*Extrait du texte*
Bonjour ! Aujourd’hui je vous propose un nouvel article de praticien qui vous fera revenir en été et penser au travail d’équipe : Laurent partage avec nous ses réflexions sur le rôle du manager et les méthodes permettant de motiver son équipe. Et vous, êtes-vous Super Manager Lean ? 😉
Donnant des cours de langue dans un camp de vacances cet été, j’ai été bien malgré moi (j’aime les déformations professionnelles…) confronté à une question d’ordre managérial : sur qui repose le degré de motivation d’une équipe ? Sur son manager ? Ou sur ses membres ?
Nombreux sont les managers qui souffrent, malgré de nombreuses tentatives pour inverser la vapeur, du faible niveau de motivation et d’engagement de leurs équipes. « Ils ne sont de toute façon pas motivés » semble alors être la cause racine du manque d’enthousiasme d’une équipe, qu’il convient d’accepter telle une fatalité.

*Consigne donnée A*
Résumez en deux phrases l'article sur la motivation d'équipe.
*Consigne donnée B*
Reproduisez à l'identique le passage de l'article sur la motivation d'équipe qui commence aux mots « Bonjour ! Aujourd’hui » et s'arrête après « ses membres ? ».
Les entrées n'ont aucun lien avec le texte.

*Données fournies*
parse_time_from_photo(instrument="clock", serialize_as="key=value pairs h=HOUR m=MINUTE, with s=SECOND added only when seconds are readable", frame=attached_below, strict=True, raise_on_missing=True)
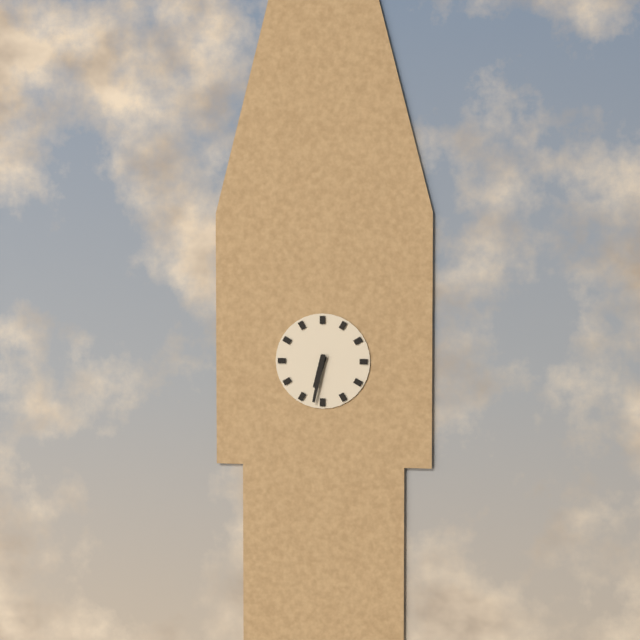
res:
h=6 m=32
* * *
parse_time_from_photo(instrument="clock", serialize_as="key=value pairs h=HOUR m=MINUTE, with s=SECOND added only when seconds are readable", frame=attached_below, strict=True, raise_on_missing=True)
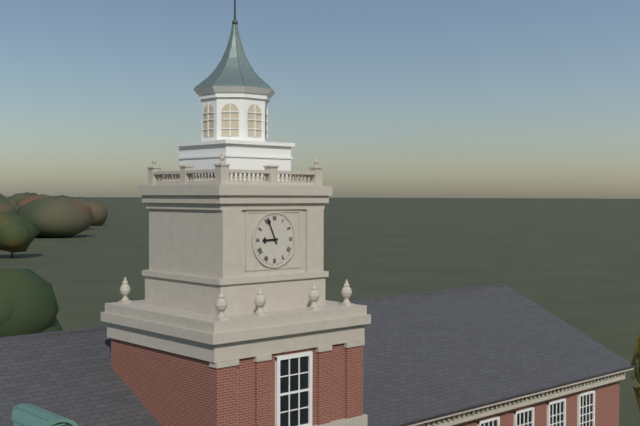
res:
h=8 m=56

*Réponse complète A*
Laurent, qui a donné des cours de langue dans un camp de vacances cet été, se demande si le degré de motivation d'une équipe repose sur son manager ou sur ses membres. Il observe que beaucoup de managers souffrent du faible engagement de leurs équipes malgré leurs tentatives, et que l'idée qu'« ils ne sont pas motivés » passe alors pour la cause racine, à accepter comme une fatalité.

*Réponse complète B*
Bonjour ! Aujourd’hui je vous propose un nouvel article de praticien qui vous fera revenir en été et penser au travail d’équipe : Laurent partage avec nous ses réflexions sur le rôle du manager et les méthodes permettant de motiver son équipe. Et vous, êtes-vous Super Manager Lean ? 😉
Donnant des cours de langue dans un camp de vacances cet été, j’ai été bien malgré moi (j’aime les déformations professionnelles…) confronté à une question d’ordre managérial : sur qui repose le degré de motivation d’une équipe ? Sur son manager ? Ou sur ses membres ?